#PASBIEN - Quitter son poste de député et de président de commission - à mi-mandat - pour diriger une filière d'une entreprise publique, c'est du jamais vu selon des connaisseurs de l'Assemblée. L'annonce du possible départ du socialiste François Brottes, président de la commission des Affaires économiques, pour prendre la tête de la RTE (Réseau de transport d’électricité), crée la consternation au sein de la majorité. L'information du JDD, ce mercredi 22 juillet, confirmée au Lab par des élus, sème le trouble. Un ténor de l'Assemblée se désole :
"Si la droite avait fait cela, j'aurais crié au conflit d'intérêt !
"
Ces élus de la majorité ne sont toutefois pas surpris. Cette nomination, qui selon Le JDD devrait être annoncée jeudi 23 juillet, ne sera effective qu'après plusieurs validations pour une prise de fonction en septembre. Selon l'hebdomadaire, un conseil de surveillance de la filiale doit se réunir jeudi 23 juillet pour proposer sa nomination. La rumeur courait depuis déjà de nombreuses semaines. L'UMP, au mois d'avril, dénonçait déjà un possible conflit d'intérêt.
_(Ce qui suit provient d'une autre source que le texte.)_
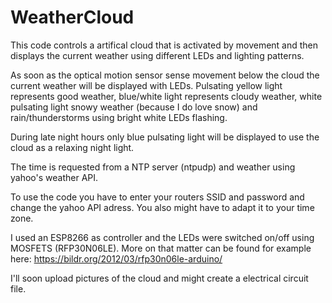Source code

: # WeatherCloud
This code controls a artifical cloud that is activated by movement and then displays the current weather using different LEDs and  lighting patterns.

As soon as the optical motion sensor sense movement below the cloud the current weather will be displayed with LEDs. Pulsating yellow light represents good weather, blue/white light represents cloudy weather, white pulsating light snowy weather (because I do love snow) and rain/thunderstorms using bright white LEDs flashing. 

During late night hours only blue pulsating light will be displayed to use the cloud as a relaxing night light. 

The time is requested from a NTP server (ntpudp) and weather using yahoo's weather API. 

To use the code you have to enter your routers SSID and password and change the yahoo API adress. You also might have to adapt it to your time zone. 

I used an ESP8266 as controller and the LEDs were switched on/off using MOSFETS (RFP30N06LE). More on that matter can be found for example here: https://bildr.org/2012/03/rfp30n06le-arduino/

I'll soon upload pictures of the cloud and might create a electrical circuit file.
Interrogé en mai par Le Dauphiné libéré, François Brottes parlait alors de rumeur . A l'Assemblée nationale, à gauche, certains trouvent ce départ très calculé.
# Pas d'élection partielle :
Le départ de François Brottes n'entraînera pas de partielle. Si les calculs de Pierre Moscovici n'avaient pas été bons (à quelques jours près, il avait fallu passer par la case élection), ceux de François Brottes sont parfaits. Parlementaire en mission, il est automatiquement remplacé par son suppléant. La règle dit que le suppléant du député en mission est en droit de le remplacer dans les 6 mois. Février 2015 - août 2015, le compte est bon : 6 mois pile... Donc pas d'élection législative partielle à la rentrée dans l'Isère. Des partielles qui ne réussissent *pas trop* à la majorité .
# Une mission sur mesure :
Il a été chargé par le premier ministre Manuel Valls d’une mission temporaire sur la sécurité de l’approvisionnement électrique dans un cadre national et européen par un décret du vendredi 20 février 2015. Il doit remettre son rapport cet été. L'approvisionnement électrique, cela tombe bien, c'est pile poil la mission de la RTE. Elle gère 100.000 kilomètres de ligne de haute tension.
# Pas un pantouflage :
Si le passage dans le secteur privé - le "pantouflage" - est très cadré, le passage dans une entreprise publique l'est beaucoup moins. Les élus sont moins "encadrés" que les hauts fonctionnaires. Néanmoins, ce transfert pose - selon des collègues socialistes - un problème de conflit d'intérêt. Le spécialiste de l'énergie du PS, en charge des dossiers EDF ou AREVA, va diriger la filiale d'un groupe public qu'il contrôlait en tant que législateur quelques mois plus tôt.
Un pilier de la salle des 4 colonnes à l'Assemblée s'interroge :
"Je ne comprends pas que le gouvernement accepte ! C'est une confusion des genres grave. C'est pas bien.
"
Contacté par Le Lab, François Brottes n'a pas répondu à nos sollicitations. Mardi 21 juillet, il auditionnait Emmanuel Macron notamment sur les dossiers liés à l'énergie.
[EDIT 24 JUILLET]
Face à la polémique suite à la proposition du nom de François Brottes au poste de président du directoire du gestionnaire public du Réseau de transport d’électricité, jeudi 23 juillet, le parti socialiste a répondu dans un communiqué vendredi 24 juillet. Le groupe explique :
"L’accusation de conflit d’intérêts n’a aucune justification. Comme parlementaire et comme président de la commission des Affaires économiques, il a traité toutes les grandes questions économiques sans être lié à aucun groupe d’influence. François Brottes a été ainsi l'un de ceux qui a combattu la séparation ente EDF et RTE. Et la commission de régulationn a la responsabilité de vérifier que sa nomination ne contrevient à aucune règle déontologique."
L'opposition depuis l'annonce de cette nomination est très critique. Le parti Les Républicains, dans un communique explique vendredi 24 juillet : "Il est pour le moins choquant de constater que le potentiel conflit d’intérêts relatif à cette nomination ne perturbe pas le moins du monde le gouvernement et le Président de la République."
François Bayrou sur RTL estime pour sa part que : "Cette décision est profondément malsaine".